The Surge 2 inceleme

Performans açısından ne durumda?

Benim için zurnanın zırt dediği yer tam olarak burası. Evet, biliyorum. The Surge 2 inceleme yazım boyunca oyunu neredeyse hep övdüm fakat gerçekten çok şikayetçi olduğum bir nokta var. O da, performans konusu. Daha önceki incelemelerimi okuduysanız, sahip olduğum canavarı zaten biliyorsunuzdur.

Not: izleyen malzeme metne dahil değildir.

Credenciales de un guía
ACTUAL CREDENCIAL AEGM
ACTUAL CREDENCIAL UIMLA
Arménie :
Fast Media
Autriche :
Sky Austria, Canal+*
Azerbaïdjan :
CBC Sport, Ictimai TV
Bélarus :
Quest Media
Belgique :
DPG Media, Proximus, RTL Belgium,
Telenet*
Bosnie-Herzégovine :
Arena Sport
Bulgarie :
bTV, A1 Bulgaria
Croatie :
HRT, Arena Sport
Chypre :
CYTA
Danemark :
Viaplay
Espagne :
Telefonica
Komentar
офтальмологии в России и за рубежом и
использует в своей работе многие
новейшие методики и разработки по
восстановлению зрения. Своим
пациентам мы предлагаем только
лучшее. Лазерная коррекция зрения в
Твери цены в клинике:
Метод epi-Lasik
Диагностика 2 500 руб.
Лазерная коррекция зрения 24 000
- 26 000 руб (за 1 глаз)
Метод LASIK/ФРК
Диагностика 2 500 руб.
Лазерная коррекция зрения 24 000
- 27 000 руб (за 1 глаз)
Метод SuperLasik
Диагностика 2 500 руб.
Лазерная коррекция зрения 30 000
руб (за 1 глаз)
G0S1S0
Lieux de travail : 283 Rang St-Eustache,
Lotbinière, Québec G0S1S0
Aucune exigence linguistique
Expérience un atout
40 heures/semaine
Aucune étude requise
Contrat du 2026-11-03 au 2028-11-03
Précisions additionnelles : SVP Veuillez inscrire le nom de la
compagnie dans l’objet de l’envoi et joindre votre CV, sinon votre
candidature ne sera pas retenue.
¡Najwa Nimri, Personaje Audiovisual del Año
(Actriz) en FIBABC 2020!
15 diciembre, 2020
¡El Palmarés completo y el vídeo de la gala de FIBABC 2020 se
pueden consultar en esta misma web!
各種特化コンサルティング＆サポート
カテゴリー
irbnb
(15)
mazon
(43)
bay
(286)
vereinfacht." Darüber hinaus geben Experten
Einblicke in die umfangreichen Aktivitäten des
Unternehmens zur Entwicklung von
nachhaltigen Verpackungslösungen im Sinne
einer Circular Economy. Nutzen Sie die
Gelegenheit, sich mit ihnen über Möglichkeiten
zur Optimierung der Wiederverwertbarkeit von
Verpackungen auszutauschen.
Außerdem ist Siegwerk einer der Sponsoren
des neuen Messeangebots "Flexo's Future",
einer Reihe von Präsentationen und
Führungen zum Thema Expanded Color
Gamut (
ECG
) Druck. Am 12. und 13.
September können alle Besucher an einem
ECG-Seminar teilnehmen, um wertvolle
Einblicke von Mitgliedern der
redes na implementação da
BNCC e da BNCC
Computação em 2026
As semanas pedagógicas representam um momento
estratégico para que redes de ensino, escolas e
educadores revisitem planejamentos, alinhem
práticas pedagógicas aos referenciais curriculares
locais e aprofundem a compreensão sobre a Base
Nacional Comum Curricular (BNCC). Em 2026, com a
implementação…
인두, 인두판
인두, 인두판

Hatta, bu yazı itibari ile yeni bir şey yapacağım ve PC'mdeki donanımı daha detaylı yerleştireceğim. Hemen aşağıya yerleştirmiş olduğum sistemde almakta olduğum performans biraz üzücü. Zira, 1080p ve en yüksek grafiklerde, çözünürlük oranı %100'deyken 45 ile 55 arası ortalama FPS almaktayım. Muhtemelen ilerleyen yamalarla düzeltilir fakat bu FPS gerçekten hiç hoş değil. Ekran kartı sürücüsü de 436.30, yani an itibari ile en güncel sürüm.

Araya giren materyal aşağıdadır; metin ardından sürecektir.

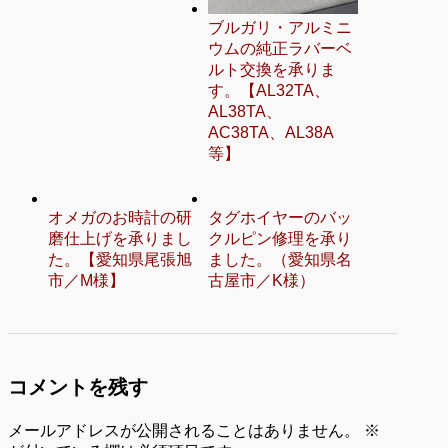
ブルガリ・アルミニ
ウムの純正ラバーベ
ルト交換を承りま
す。【AL32TA、
AL38TA、
AC38TA、AL38A
等】
オメガのお時計の研
タグホイヤーのバッ
磨仕上げを承りまし
クルピン修理を承り
た。【愛知県尾張旭
ました。（愛知県名
市／M様】
古屋市／K様）
コメントを残す
メールアドレスが公開されることはありません。
※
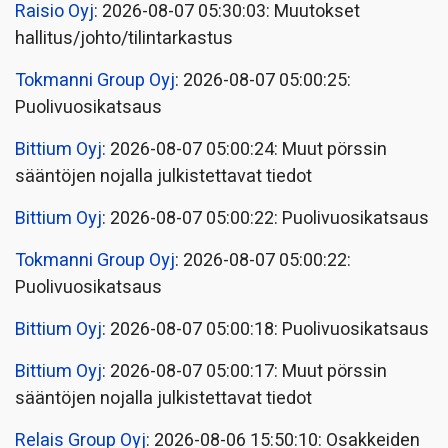
Raisio Oyj
: 2026-08-07 05:30:03: Muutokset
hallitus/johto/tilintarkastus
Tokmanni Group Oyj
: 2026-08-07 05:00:25:
Puolivuosikatsaus
Bittium Oyj
: 2026-08-07 05:00:24: Muut pörssin
sääntöjen nojalla julkistettavat tiedot
Bittium Oyj
: 2026-08-07 05:00:22: Puolivuosikatsaus
Tokmanni Group Oyj
: 2026-08-07 05:00:22:
Puolivuosikatsaus
Bittium Oyj
: 2026-08-07 05:00:18: Puolivuosikatsaus
Bittium Oyj
: 2026-08-07 05:00:17: Muut pörssin
sääntöjen nojalla julkistettavat tiedot
Relais Group Oyj
: 2026-08-06 15:50:10: Osakkeiden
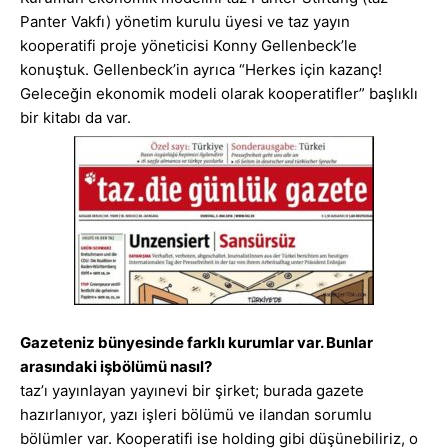
Panter Vakfı) yönetim kurulu üyesi ve taz yayın
kooperatifi proje yöneticisi Konny Gellenbeck’le
konuştuk. Gellenbeck’in ayrıca “Herkes için kazanç!
Geleceğin ekonomik modeli olarak kooperatifler” başlıklı
bir kitabı da var.
Gazeteniz bünyesinde farklı kurumlar var. Bunlar
arasındaki işbölümü nasıl?
taz’ı yayınlayan yayınevi bir şirket; burada gazete
hazırlanıyor, yazı işleri bölümü ve ilandan sorumlu
bölümler var. Kooperatifi ise holding gibi düşünebiliriz, o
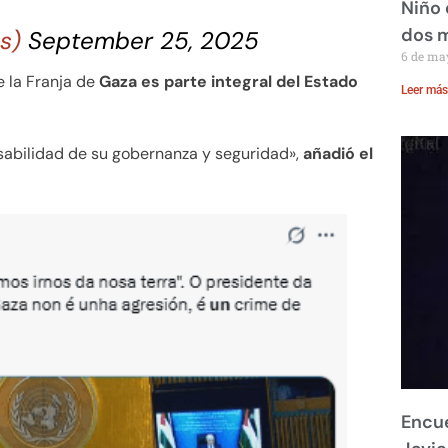
Niño 
dos 
is)
September 25, 2025
6 de ma
 la Franja de
Gaza es parte integral del Estado
Leer más
sabilidad de su gobernanza y seguridad»,
añadió el
Encue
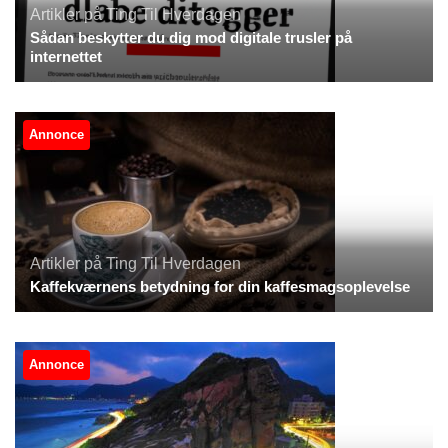
Artikler på Ting Til Hverdagen
Sådan beskytter du dig mod digitale trusler på
internettet
Annonce
Artikler på Ting Til Hverdagen
Kaffekværnens betydning for din kaffesmagsoplevelse
Annonce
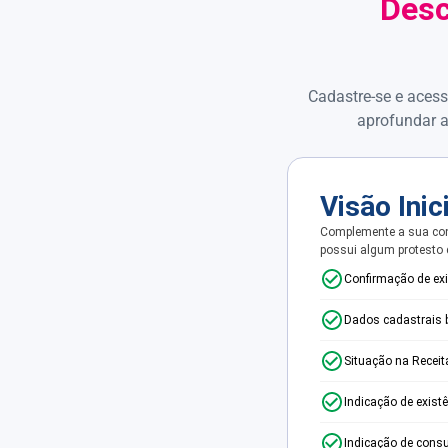
Desc
Cadastre-se e acess
aprofundar a
Visão Inic
Complemente a sua con
possui algum protesto
Confirmação de ex
Dados cadastrais 
Situação na Receit
Indicação de exist
Indicação de consu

Oyunu oynadığım PC'nin donanımı

  • CPU: Intel i9 9900K @3.6GHz
  • GPU: Asus Turbo 1080 Ti
  • RAM: 2x16GB 3000MHz CL15
  • Anakart: Asus ROG Strix Z390-E Gaming
  • SSD: Samsung Evo 970 250GB

Minimum sistem gereksinimleri

  • 64-bit işlemci ve işletim sistemi gerektirir
  • İşletim Sistemi: Windows 7/8/10 (64-bit)
  • İşlemci: AMD FX-8320 (3.5 GHz) / Intel i5-4690K (3.5 GHz)
  • Bellek: 8 GB RAM
  • Ekran Kartı: 2 GB, AMD Radeon R9 280 / NVIDIA GeForce GTX 950
  • DirectX: Sürüm 11
  • Depolama: 20 GB kullanılabilir alan

Önerilen sistem gereksinimleri

  • 64-bit işlemci ve işletim sistemi gerektirir
  • İşletim Sistemi: Windows 7/8/10 (64-bit)
  • İşlemci: AMD FX-8370 (4.0 GHz) / Intel Core i7-3820 (3.6 GHz)
  • Bellek: 16 GB RAM
  • Ekran Kartı: 6 GB, AMD Radeon RX Vega 56 / NVIDIA GeForce GTX 980 Ti
  • DirectX: Sürüm 11
  • Depolama: 20 GB kullanılabilir alan

The Surge 2 inceleme

The Surge 2 inceleme sonucu nedir?

The Surge 2 inceleme yazısının da sonuç kısmına geldik. Ben, oyunu PC platformunda oynamış olduğum için PC platformunda göre değerlendireceğim. Öncelikle, her zamanki gibi fiyat etiketine göz gezdirelim. Oyunun Steam platformundaki mağaza sayfasına göre 190 TL gibi bir fiyat etiketi bulunmakta. Dolar bazında ise 49,99 dolar olarak görünmekte. Günümüz oyunlarının 309 TL gibi fiyat etiketlerine çıktığını düşünürsek, fena sayılmayacak bir ücret denilebilir. Tabii, 60 dolarlık Gears 5'ın 92 TL'ye satılması da hala aklımızda bulunan adamlığın zirvesi.

Performans konusu her ne kadar çok canımı sıkmış olsa da, tahminen gelecek güncellemelerle düzelteceklerdir. Bu yüzden, problem etmeyeceğim burada. Oynanış açısından gerçekten çok keyif aldığımı belirtebilirim. Sunduğu dövüş mekanikleri ve tatmin olma hissiyatı, vazgeçilmez tutkularımdan bir tanesi oldu. Bugüne kadar oynamış olduğum en iyi oyun diyemem elbette fakat eğer bir puan verecek olsaydım bunun 80 civarlarında olacağını da belirtebilirim. Dark Souls için muhteşem bir alternatif olarak gösterebilirim.